Task to carry out = The answer must consist of every line in the data that contains "modify".
____ Entries shown
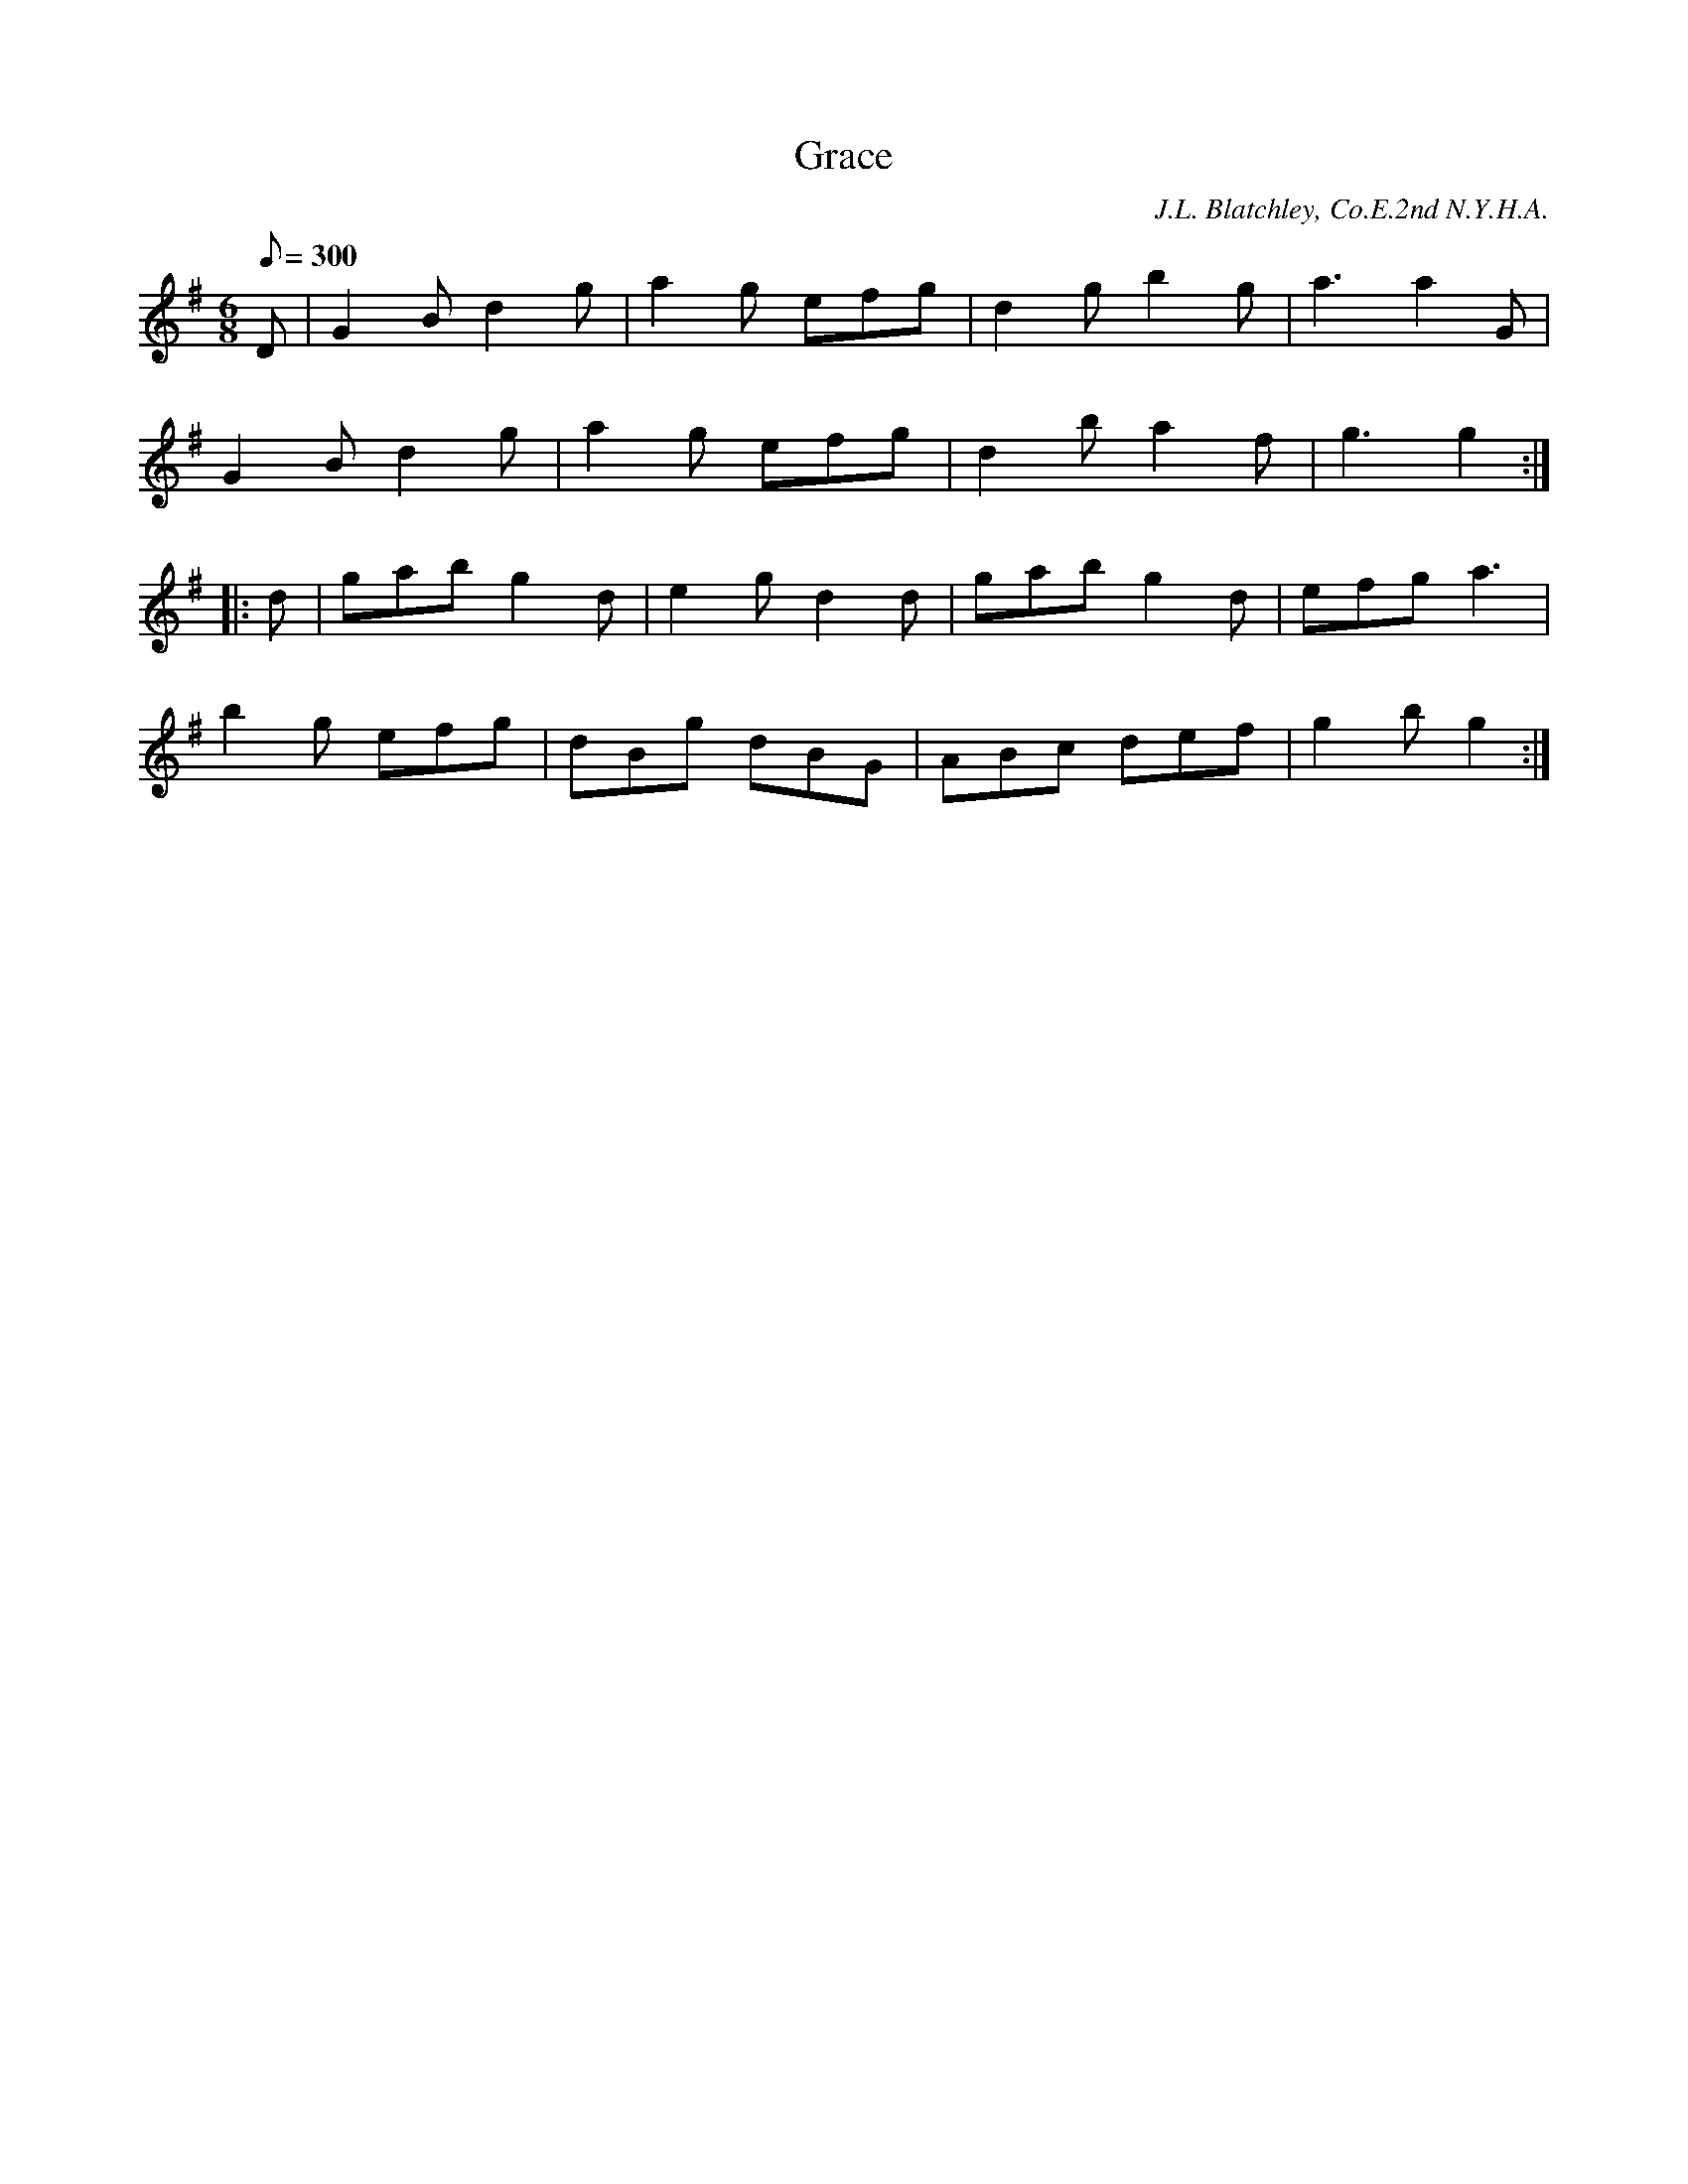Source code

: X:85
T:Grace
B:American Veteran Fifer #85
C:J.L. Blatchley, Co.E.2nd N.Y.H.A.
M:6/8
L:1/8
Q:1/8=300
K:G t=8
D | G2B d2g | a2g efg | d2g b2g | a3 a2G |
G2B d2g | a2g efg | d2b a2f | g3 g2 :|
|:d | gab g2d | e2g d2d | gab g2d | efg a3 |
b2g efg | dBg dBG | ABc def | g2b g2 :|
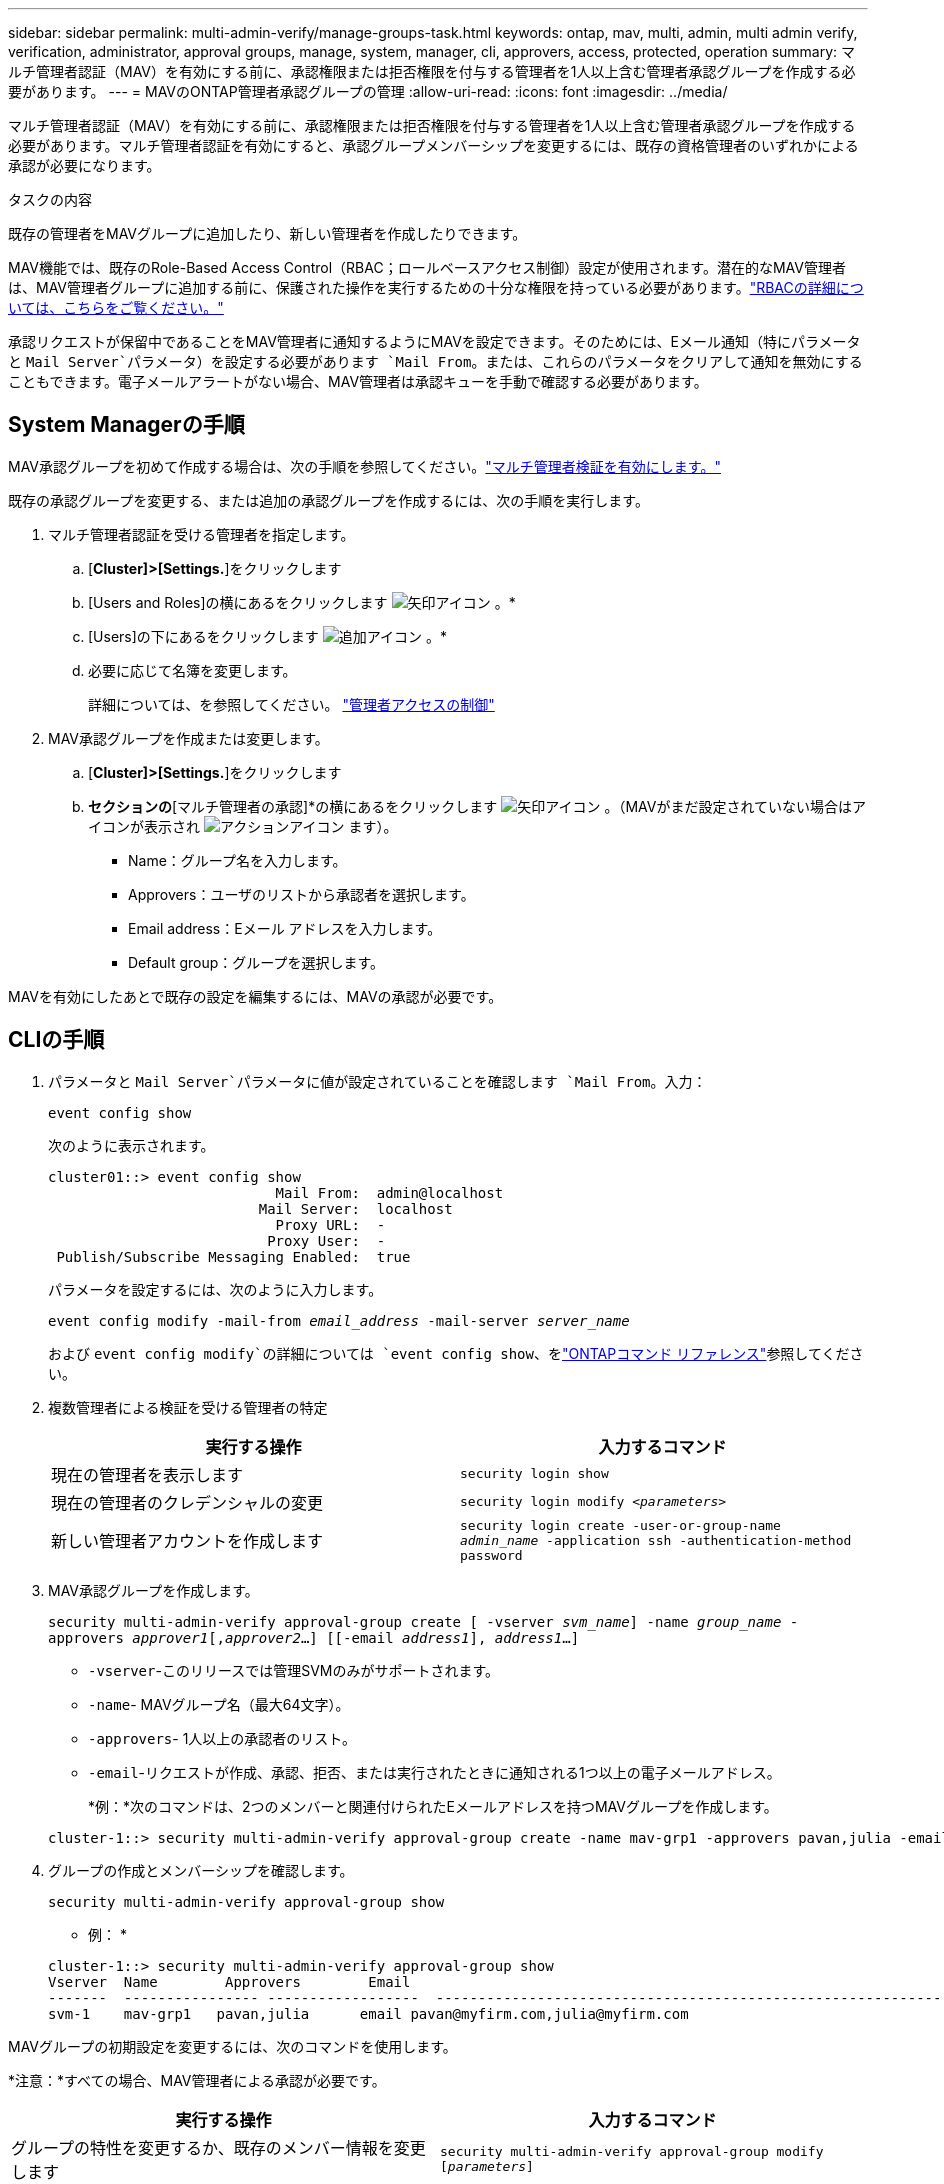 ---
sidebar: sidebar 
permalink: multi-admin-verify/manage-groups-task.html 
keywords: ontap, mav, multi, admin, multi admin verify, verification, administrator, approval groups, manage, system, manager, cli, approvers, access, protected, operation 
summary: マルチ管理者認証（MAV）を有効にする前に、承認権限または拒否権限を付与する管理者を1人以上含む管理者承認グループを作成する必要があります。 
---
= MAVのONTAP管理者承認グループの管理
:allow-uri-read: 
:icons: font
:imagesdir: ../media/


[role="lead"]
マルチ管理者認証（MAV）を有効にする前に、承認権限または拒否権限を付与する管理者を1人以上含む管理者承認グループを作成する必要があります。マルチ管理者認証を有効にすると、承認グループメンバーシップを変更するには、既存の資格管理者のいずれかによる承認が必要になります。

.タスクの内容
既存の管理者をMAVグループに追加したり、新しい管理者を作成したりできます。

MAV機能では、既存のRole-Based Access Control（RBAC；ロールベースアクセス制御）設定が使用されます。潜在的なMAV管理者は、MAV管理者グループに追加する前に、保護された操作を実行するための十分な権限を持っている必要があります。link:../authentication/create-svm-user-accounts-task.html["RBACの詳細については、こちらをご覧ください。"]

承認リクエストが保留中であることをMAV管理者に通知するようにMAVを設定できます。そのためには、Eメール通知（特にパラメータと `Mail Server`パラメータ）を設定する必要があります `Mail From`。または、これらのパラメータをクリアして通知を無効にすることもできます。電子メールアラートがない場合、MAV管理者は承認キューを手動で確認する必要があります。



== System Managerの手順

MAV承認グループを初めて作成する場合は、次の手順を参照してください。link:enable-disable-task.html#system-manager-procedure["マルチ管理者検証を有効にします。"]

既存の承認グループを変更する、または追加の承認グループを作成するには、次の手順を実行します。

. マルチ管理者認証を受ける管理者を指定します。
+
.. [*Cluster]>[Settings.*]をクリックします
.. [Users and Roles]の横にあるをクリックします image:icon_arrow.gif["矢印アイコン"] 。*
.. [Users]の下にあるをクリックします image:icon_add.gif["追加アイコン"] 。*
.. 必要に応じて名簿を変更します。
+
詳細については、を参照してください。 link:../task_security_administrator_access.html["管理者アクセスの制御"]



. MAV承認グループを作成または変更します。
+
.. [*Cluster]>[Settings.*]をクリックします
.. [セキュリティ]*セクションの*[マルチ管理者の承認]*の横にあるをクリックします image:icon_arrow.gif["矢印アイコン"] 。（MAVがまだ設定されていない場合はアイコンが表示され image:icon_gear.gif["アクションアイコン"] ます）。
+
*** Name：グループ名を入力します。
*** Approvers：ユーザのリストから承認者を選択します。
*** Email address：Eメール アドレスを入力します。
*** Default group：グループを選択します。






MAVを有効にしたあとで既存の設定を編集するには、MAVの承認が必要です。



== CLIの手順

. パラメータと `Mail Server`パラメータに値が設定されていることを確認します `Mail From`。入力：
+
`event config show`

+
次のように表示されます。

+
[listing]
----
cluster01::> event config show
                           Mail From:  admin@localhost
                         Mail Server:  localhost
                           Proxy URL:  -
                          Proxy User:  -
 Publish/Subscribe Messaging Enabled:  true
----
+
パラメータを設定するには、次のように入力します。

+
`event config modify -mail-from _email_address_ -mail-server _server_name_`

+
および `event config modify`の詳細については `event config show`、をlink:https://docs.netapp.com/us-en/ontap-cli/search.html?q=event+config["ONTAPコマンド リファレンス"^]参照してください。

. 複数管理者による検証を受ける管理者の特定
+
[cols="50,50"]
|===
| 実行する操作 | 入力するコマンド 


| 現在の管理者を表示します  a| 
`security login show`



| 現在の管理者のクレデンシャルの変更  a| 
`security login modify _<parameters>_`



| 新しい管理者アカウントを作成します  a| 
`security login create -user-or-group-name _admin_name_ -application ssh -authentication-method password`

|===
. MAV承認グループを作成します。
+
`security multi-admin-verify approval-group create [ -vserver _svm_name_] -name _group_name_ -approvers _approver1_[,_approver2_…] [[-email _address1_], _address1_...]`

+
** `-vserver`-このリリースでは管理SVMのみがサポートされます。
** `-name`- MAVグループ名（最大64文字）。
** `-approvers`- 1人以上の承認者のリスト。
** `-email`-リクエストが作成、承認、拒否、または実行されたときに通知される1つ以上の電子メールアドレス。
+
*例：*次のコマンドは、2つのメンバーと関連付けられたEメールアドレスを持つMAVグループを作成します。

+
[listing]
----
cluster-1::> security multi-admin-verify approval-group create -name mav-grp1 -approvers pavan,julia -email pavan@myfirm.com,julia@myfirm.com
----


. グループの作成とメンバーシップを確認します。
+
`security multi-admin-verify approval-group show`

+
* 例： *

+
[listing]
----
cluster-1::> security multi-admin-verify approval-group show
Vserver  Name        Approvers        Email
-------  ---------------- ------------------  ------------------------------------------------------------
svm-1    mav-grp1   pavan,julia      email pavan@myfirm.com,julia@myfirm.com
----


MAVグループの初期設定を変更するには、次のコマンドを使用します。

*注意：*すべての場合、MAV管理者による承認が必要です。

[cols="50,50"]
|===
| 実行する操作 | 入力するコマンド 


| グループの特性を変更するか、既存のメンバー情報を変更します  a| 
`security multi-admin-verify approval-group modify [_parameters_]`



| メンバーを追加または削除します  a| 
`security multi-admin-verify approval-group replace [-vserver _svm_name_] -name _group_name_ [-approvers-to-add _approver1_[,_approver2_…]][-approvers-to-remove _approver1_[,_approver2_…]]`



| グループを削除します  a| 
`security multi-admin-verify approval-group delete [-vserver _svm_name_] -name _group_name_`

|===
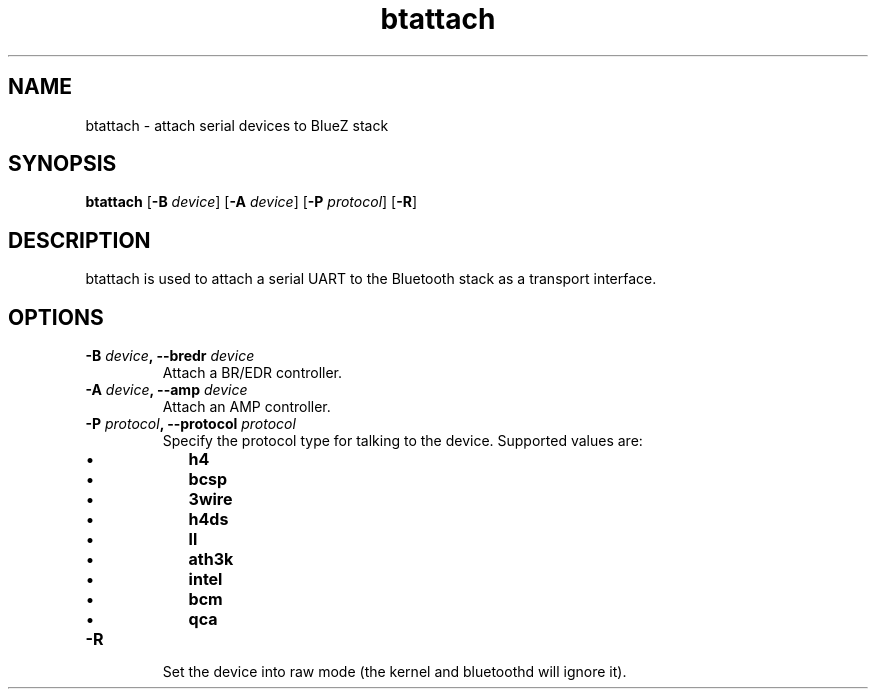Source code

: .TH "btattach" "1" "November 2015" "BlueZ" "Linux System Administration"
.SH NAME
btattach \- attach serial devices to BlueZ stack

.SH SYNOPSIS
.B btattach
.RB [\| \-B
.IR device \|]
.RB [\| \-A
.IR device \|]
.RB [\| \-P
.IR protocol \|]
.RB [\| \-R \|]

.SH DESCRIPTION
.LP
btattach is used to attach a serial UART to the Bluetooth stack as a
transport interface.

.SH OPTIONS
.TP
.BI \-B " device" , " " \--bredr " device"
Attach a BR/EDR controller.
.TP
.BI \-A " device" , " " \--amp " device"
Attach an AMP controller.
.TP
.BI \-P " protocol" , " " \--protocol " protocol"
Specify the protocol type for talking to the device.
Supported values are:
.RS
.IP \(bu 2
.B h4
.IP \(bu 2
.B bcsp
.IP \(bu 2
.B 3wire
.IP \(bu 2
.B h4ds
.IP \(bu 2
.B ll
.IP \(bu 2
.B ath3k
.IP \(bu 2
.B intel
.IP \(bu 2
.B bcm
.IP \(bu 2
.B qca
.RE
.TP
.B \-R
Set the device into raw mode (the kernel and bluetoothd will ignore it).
________
Exercise solution =
`event config modify -mail-from _email_address_ -mail-server _server_name_`
および `event config modify`の詳細については `event config show`、をlink:https://docs.netapp.com/us-en/ontap-cli/search.html?q=event+config["ONTAPコマンド リファレンス"^]参照してください。
`security login modify _<parameters>_`
`security multi-admin-verify approval-group modify [_parameters_]`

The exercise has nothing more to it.